“What this crisis goes to show,” veteran political commentator Alain Duhamel said recently, “is that there are two Frances out there. They live in completely separate mental worlds, and find it impossible even to communicate.”
As the country teeters on the edge of civil unrest, his verdict echoes like a gloomy premonition. France’s demons are back, and stalking the land.
The anger and mutual incomprehension over President Emmanuel Macron’s proposed reform of the pension age show how dangerously polarised the two factions have become.
The government says pushing back the pension age from 62 to 64 is vital in order to preserve France’s much-prized “share-out” system – based on a single fund that workers pay into and pensioners draw out of.
With people living longer, the only alternatives would be to cut the value of pensions, or increase contributions from those in work.
And both those options would be even more unpopular.
What’s more, says the president, France is merely aligning itself with every other European democracy – most of which have pension ages even higher than the proposed 64.
But none of this seems to have gained traction with the public, who continue to reject the reform by a margin of about 70% to 30%.
Instead, people seem more inclined to believe the arguments of the left and far-right: first that there is no urgency because pension finances are not as bad as they’re portrayed – but also that it’s unjust.
On one side, many protesters are calling not just for an end to the reform, but actually for a lowering of the retirement age, back to where it was before 2010, when it was just 60.
On the other, voices from the right say that the Macron plan is already so riddled with concessions and exemptions, wrung under pressure during the long parliamentary process, that the savings it will make are now virtually meaningless.
In a functioning democracy the opposing arguments would surely find some form of compromise.
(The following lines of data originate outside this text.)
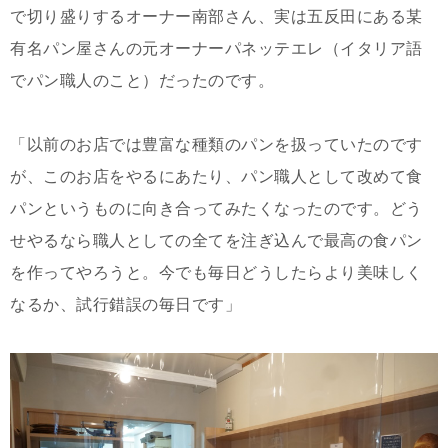
で切り盛りするオーナー南部さん、実は五反田にある某
有名パン屋さんの元オーナーパネッテエレ（イタリア語
でパン職人のこと）だったのです。
「以前のお店では豊富な種類のパンを扱っていたのです
が、このお店をやるにあたり、パン職人として改めて食
パンというものに向き合ってみたくなったのです。どう
せやるなら職人としての全てを注ぎ込んで最高の食パン
を作ってやろうと。今でも毎日どうしたらより美味しく
なるか、試行錯誤の毎日です」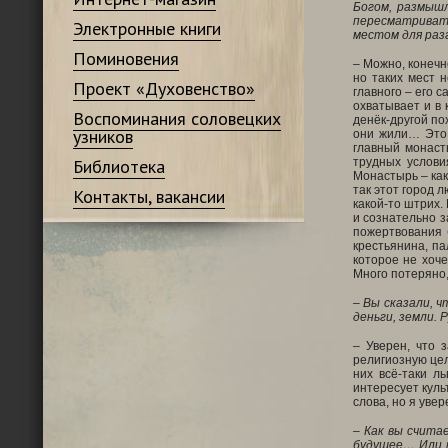
Богом, размышл
пересматривать
Электронные книги
местом для раз
Поминовения
– Можно, конечн
но таких мест 
Проект «Духовенство»
главного – его 
охватывает и в 
Воспоминания соловецких
денёк-другой по
узников
они жили… Это 
главный монаст
Библиотека
трудных услови
Монастырь – как
так этот город 
Контакты, вакансии
какой-то штрих.
и сознательно з
пожертвования 
крестьянина, па
которое не хоче
Много потеряно,
– Вы сказали, 
деньги, земли.
– Уверен, что 
религиозную цел
них всё-таки л
интересует куль
слова, но я уве
– Как вы счита
будущее… Или п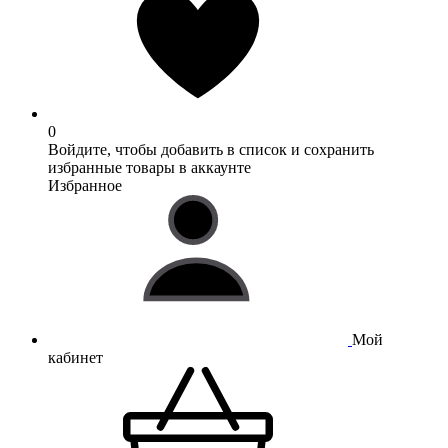
0
Войдите, чтобы добавить в список и сохранить
избранные товары в аккаунте
Избранное
Мой
кабинет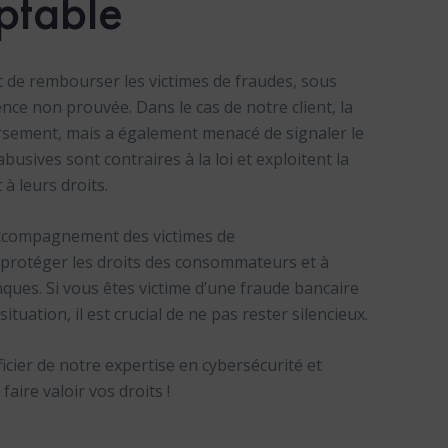
ptable
t de rembourser les victimes de fraudes, sous
ce non prouvée. Dans le cas de notre client, la
sement, mais a également menacé de signaler le
busives sont contraires à la loi et exploitent la
 leurs droits.
ccompagnement des victimes de
protéger les droits des consommateurs et à
nques. Si vous êtes victime d’une fraude bancaire
tuation, il est crucial de ne pas rester silencieux.
ier de notre expertise en cybersécurité et
ire valoir vos droits !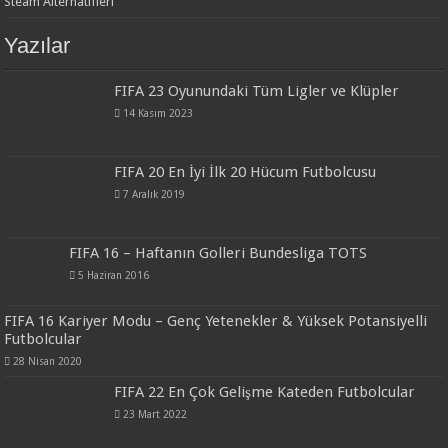
Steam Alternatifleri
Yazılar
FIFA 23 Oyunundaki Tüm Ligler ve Klüpler
14 Kasım 2023
FIFA 20 En İyi İlk 20 Hücum Futbolcusu
7 Aralık 2019
FIFA 16 – Haftanın Golleri Bundesliga TOTS
5 Haziran 2016
FIFA 16 Kariyer Modu – Genç Yetenekler & Yüksek Potansiyelli
Futbolcular
28 Nisan 2020
FIFA 22 En Çok Gelişme Kateden Futbolcular
23 Mart 2022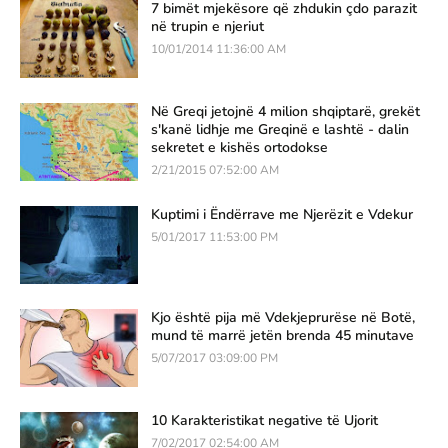
7 bimët mjekësore që zhdukin çdo parazit
në trupin e njeriut
10/01/2014 11:36:00 AM
Në Greqi jetojnë 4 milion shqiptarë, grekët
s'kanë lidhje me Greqinë e lashtë - dalin
sekretet e kishës ortodokse
2/21/2015 07:52:00 AM
Kuptimi i Ëndërrave me Njerëzit e Vdekur
5/01/2017 11:53:00 PM
Kjo është pija më Vdekjeprurëse në Botë,
mund të marrë jetën brenda 45 minutave
5/07/2017 03:09:00 PM
10 Karakteristikat negative të Ujorit
7/02/2017 02:54:00 AM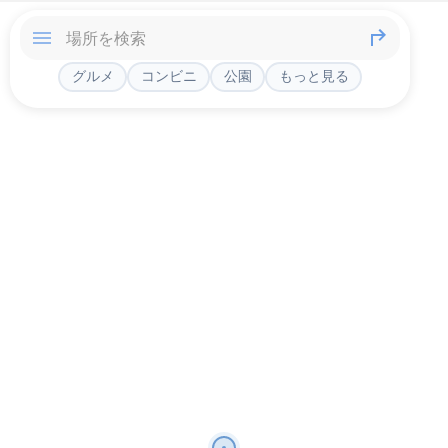
グルメ
コンビニ
公園
もっと見る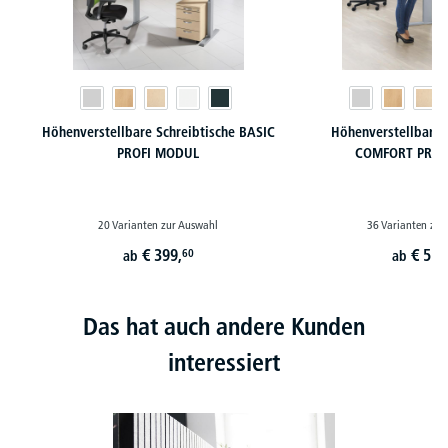
Höhenverstellbare Schreibtische BASIC
Höhenverstellbare 
PROFI MODUL
COMFORT PROF
20 Varianten zur Auswahl
36 Varianten zur
€
399,
€
519
60
ab
ab
Das hat auch andere Kunden
interessiert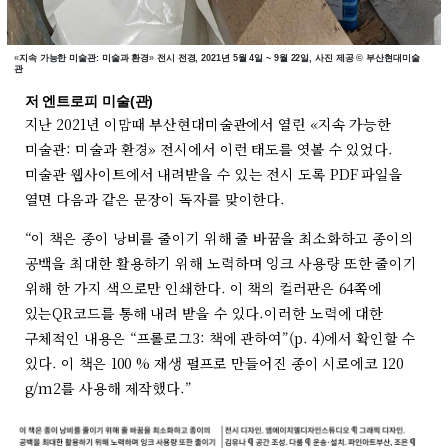
«
지속 가능한 미술관: 미술과 환경
»
전시 전경, 2021년 5월 4일 ~ 9월 22일, 사진 제공 © 부산현대미술
관
저 엔트로피 미술(관)
지난 2021년 이맘때 부산현대미술관에서 열린 «지속 가능한
미술관: 미술과 환경» 전시에서 이런 태도를 엿볼 수 있었다.
미술관 웹사이트에서 내려받을 수 있는 전시 도록 PDF 파일을
열면 다음과 같은 문장이 독자를 맞이한다.
“이 책은 종이 낭비를 줄이기 위해 줄 바꿈을 최소화하고 종이의
공백을 최대한 활용하기 위해 노력하며 잉크 사용량 또한 줄이기
위해 한 가지 색으로만 인쇄한다. 이 책의 컬러판은 64쪽에
있는QR코드를 통해 내려 받을 수 있다.이러한 노력에 대한
구체적인 내용은 “프롤로그3: 책에 관하여”(p. 4)에서 확인할 수
있다. 이 책은 100 % 재생 펄프로 만들어진 종이 시로에코 120
g/m
2
를 사용해 제작했다.”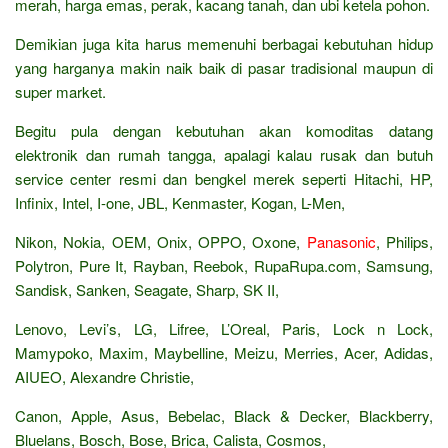
merah, harga emas, perak, kacang tanah, dan ubi ketela pohon.
Demikian juga kita harus memenuhi berbagai kebutuhan hidup
yang harganya makin naik baik di pasar tradisional maupun di
super market.
Begitu pula dengan kebutuhan akan komoditas datang
elektronik dan rumah tangga, apalagi kalau rusak dan butuh
service center resmi dan bengkel merek seperti Hitachi, HP,
Infinix, Intel, I-one, JBL, Kenmaster, Kogan, L-Men,
Nikon, Nokia, OEM, Onix, OPPO, Oxone,
Panasonic
, Philips,
Polytron, Pure It, Rayban, Reebok, RupaRupa.com, Samsung,
Sandisk, Sanken, Seagate, Sharp, SK II,
Lenovo, Levi’s, LG, Lifree, L’Oreal, Paris, Lock n Lock,
Mamypoko, Maxim, Maybelline, Meizu, Merries, Acer, Adidas,
AIUEO, Alexandre Christie,
Canon, Apple, Asus, Bebelac, Black & Decker, Blackberry,
Bluelans, Bosch, Bose, Brica, Calista, Cosmos,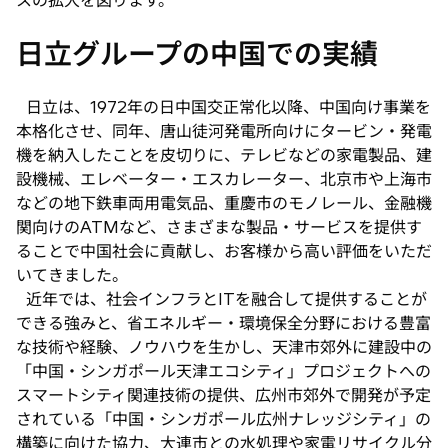
スの拡大を図ります。
日立グループの中国での実績
日立は、1972年の日中国交正常化以降、中国向け事業を
本格化させ、同年、唐山徒河発電所向けにタービン・発電
機を納入したことを皮切りに、テレビなどの家電製品、建
設機械、エレベーター・エスカレーター、北京市や上海市
などの地下鉄車両用電気品、重慶市のモノレール、金融機
関向けのATMなど、さまざまな製品・サービスを提供す
ることで中国社会に貢献し、お客様から高い評価をいただ
いてきました。
近年では、社会インフラとITを融合して提供することが
できる強みと、省エネルギー・環境保全分野における豊富
な技術や経験、ノウハウを生かし、天津市郊外に建設中の
「中国・シンガポール天津エコシティ」プロジェクトへの
スマートシティ関連技術の提供、広州市郊外で開発が予定
されている「中国・シンガポール広州ナレッジシティ」の
構築に向けた協力、大連市との水処理や家電リサイクル分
After all, a majority of the population, while rejecting the Macron plan, also agrees that some reform of pensions is needed.
But is French democracy functioning?
Faith in conventional politics and the parliamentary system is in fact at rock-bottom. How else to explain the collapse of Gaullists and Socialists, who ran France for half a century, and the rise of the far-right and far-left?
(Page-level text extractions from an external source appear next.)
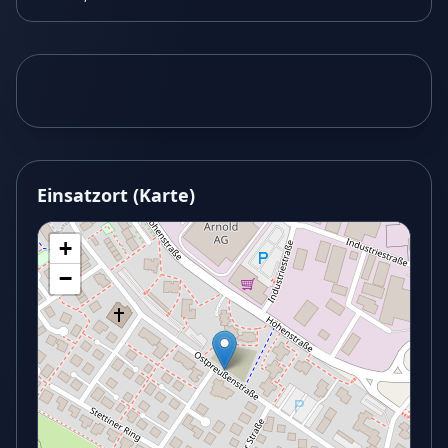
Einsatzort (Karte)
+
−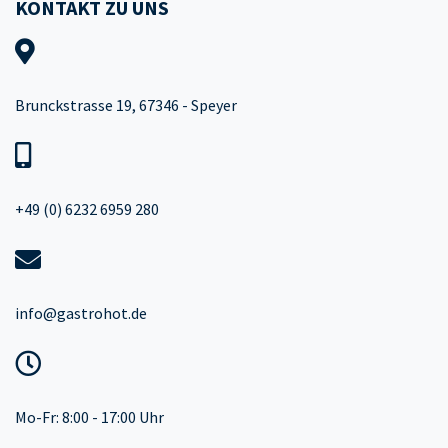
KONTAKT ZU UNS
Brunckstrasse 19, 67346 - Speyer
+49 (0) 6232 6959 280
info@gastrohot.de
Mo-Fr: 8:00 - 17:00 Uhr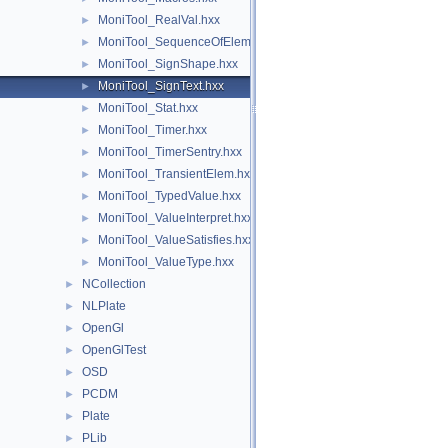
MoniTool_RealVal.hxx
►
MoniTool_SequenceOfElement.hxx
►
MoniTool_SignShape.hxx
►
MoniTool_SignText.hxx
►
MoniTool_Stat.hxx
►
MoniTool_Timer.hxx
►
MoniTool_TimerSentry.hxx
►
MoniTool_TransientElem.hxx
►
MoniTool_TypedValue.hxx
►
MoniTool_ValueInterpret.hxx
►
MoniTool_ValueSatisfies.hxx
►
MoniTool_ValueType.hxx
►
NCollection
►
NLPlate
►
OpenGl
►
OpenGlTest
►
OSD
►
PCDM
►
Plate
►
PLib
►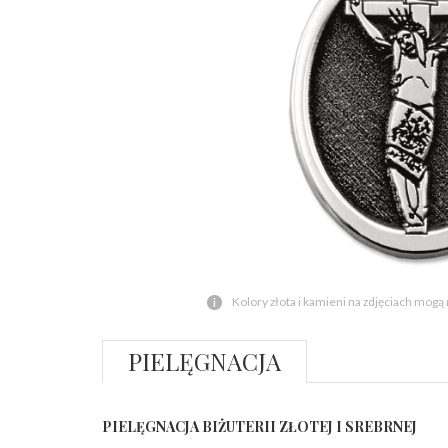
Kolory złota i kamieni na zdjęciach mogą
PIELĘGNACJA
PIELĘGNACJA BIŻUTERII ZŁOTEJ I SREBRNEJ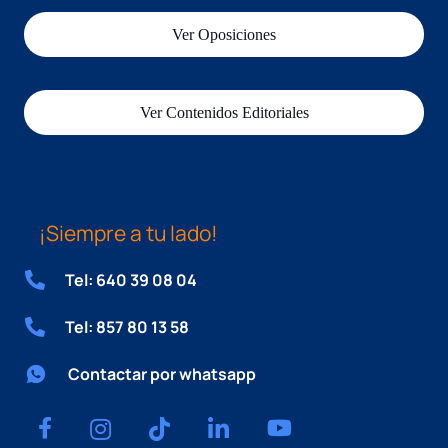
Ver Oposiciones
Ver Contenidos Editoriales
¡Siempre a tu lado!
Tel: 640 39 08 04
Tel: 857 80 13 58
Contactar por whatsapp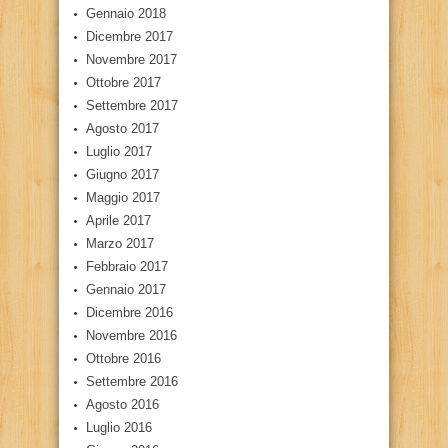
Gennaio 2018
Dicembre 2017
Novembre 2017
Ottobre 2017
Settembre 2017
Agosto 2017
Luglio 2017
Giugno 2017
Maggio 2017
Aprile 2017
Marzo 2017
Febbraio 2017
Gennaio 2017
Dicembre 2016
Novembre 2016
Ottobre 2016
Settembre 2016
Agosto 2016
Luglio 2016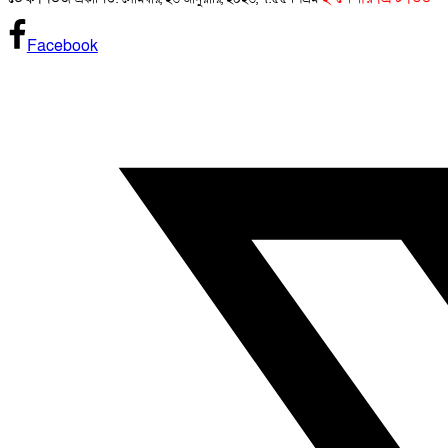
Facebook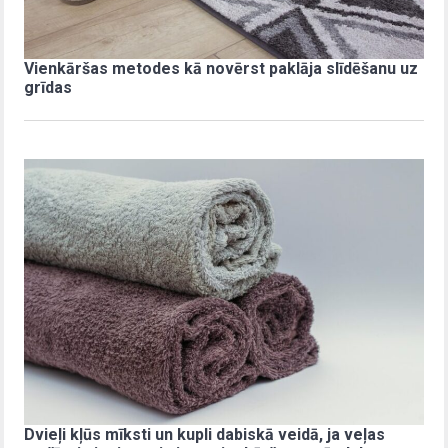
Vienkāršas metodes kā novērst paklāja slīdēšanu uz
grīdas
Dvieļi kļūs mīksti un kupli dabiskā veidā, ja veļas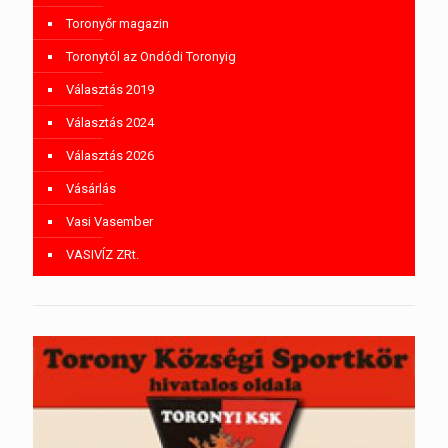
Toronyőr magazin
Toronytól az Ondódi Toronyig
Választás 2019
Választás 2024
Választás 2026
Vásárlás
Vasi Vasember
VASIVÍZ ZRt.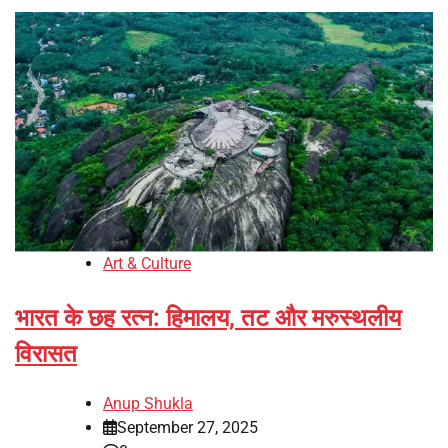
Art & Culture
भारत के छह रत्न: हिमालय, तट और मरुस्थलीय
विरासत
Anup Shukla
September 27, 2025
President Macron encouraged the death of the ancien régime, that old order which he exploited to pose as the lone moderate, picking sensible bits from programmes of left and right.
Hyper-intelligent and hyper-keen he may have been, but France never liked him and he was elected, twice, by default. Because the alternative, Marine Le Pen, was unacceptable to most.
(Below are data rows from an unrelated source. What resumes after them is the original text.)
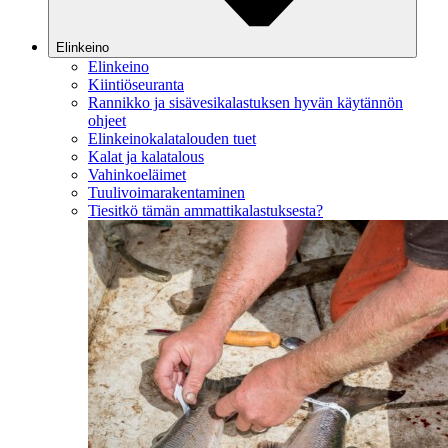
Elinkeino
Elinkeino
Kiintiöseuranta
Rannikko ja sisävesikalastuksen hyvän käytännön
ohjeet
Elinkeinokalatalouden tuet
Kalat ja kalatalous
Vahinkoeläimet
Tuulivoimarakentaminen
Tiesitkö tämän ammattikalastuksesta?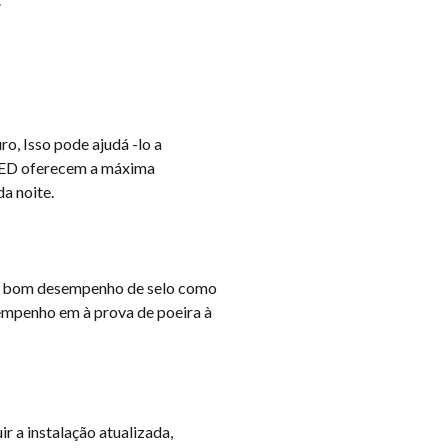
o, Isso pode ajudá -lo a
 LED oferecem a máxima
da noite.
, O bom desempenho de selo como
sempenho em à prova de poeira à
 a instalação atualizada,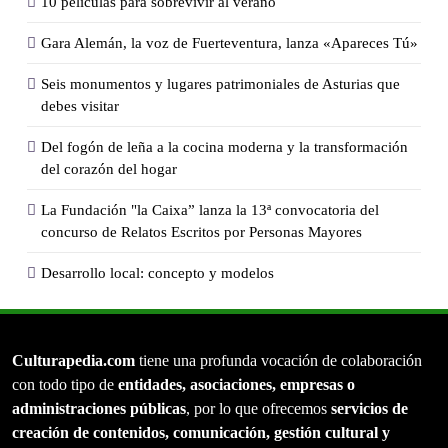
10 películas para sobrevivir al verano
Gara Alemán, la voz de Fuerteventura, lanza «Apareces Tú»
Seis monumentos y lugares patrimoniales de Asturias que
debes visitar
Del fogón de leña a la cocina moderna y la transformación
del corazón del hogar
La Fundación "la Caixa” lanza la 13ª convocatoria del
concurso de Relatos Escritos por Personas Mayores
Desarrollo local: concepto y modelos
Culturapedia.com
tiene una profunda vocación de colaboración
con todo tipo de
entidades, asociaciones, empresas o
administraciones públicas
, por lo que ofrecemos
servicios de
creación de contenidos, comunicación, gestión cultural y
By eliminating the moderate opposition, he made the opposition extreme.
At last year’s parliamentary election, he failed to secure a majority – making inevitable the use last Thursday of constitutional force majeure known as 49:3 to push the law through.
Meanwhile, the tenor of public debate was steadily debased.
The left tabled literally thousands of amendments to the pensions bill, making its conventional passage impossible. Opponents described as “brutal” and “inhuman” a reform which in other countries would have seemed perfectly anodyne.
One left-wing MP posed outside the Assembly with his foot on a ball painted with the head of the labour minister; fearing mob violence, a leading pro-Macron MP called on Friday for police protection for her colleagues.
With scenes of looting and urban violence, hills of rotting rubbish on the streets of Paris and other French cities, and the promise of more crippling strikes to come, this is the unedifying atmosphere as the country enters the next crucial phase in the crisis.
Following the president’s invocation of the 49:3 procedure, opposition parties have tabled two censure motions against the government which will be debated this week. In theory, if one of them passes that would lead to the fall of the government, and possible early elections.
In practice, even the so-called “transpartisan” motion tabled by a centrist group in parliament – supposedly more liable to create a consensus between the mutually hostile far-left and far-right – would be unlikely to get the numbers.
If the motions fail, then the opposition can continue to battle the reform by other means: for example by appealing to the Constitutional Council, which rules on the constitutionality of new laws, or by trying to organise a referendum.
The government hopes that reality will at some point set in, and that most people will dejectedly accept the inevitable.
Quite possibly a sacrificial victim will eventually have to made – no doubt in the form of Prime Minister Élisabeth Borne.
But for now, the mood is too ugly for that.
In the immediate term, to every petrol depot blockaded, to every bin uncollected, and to every window smashed will be joined the accompanying refrain: “Blame 49:3. Blame Macron.”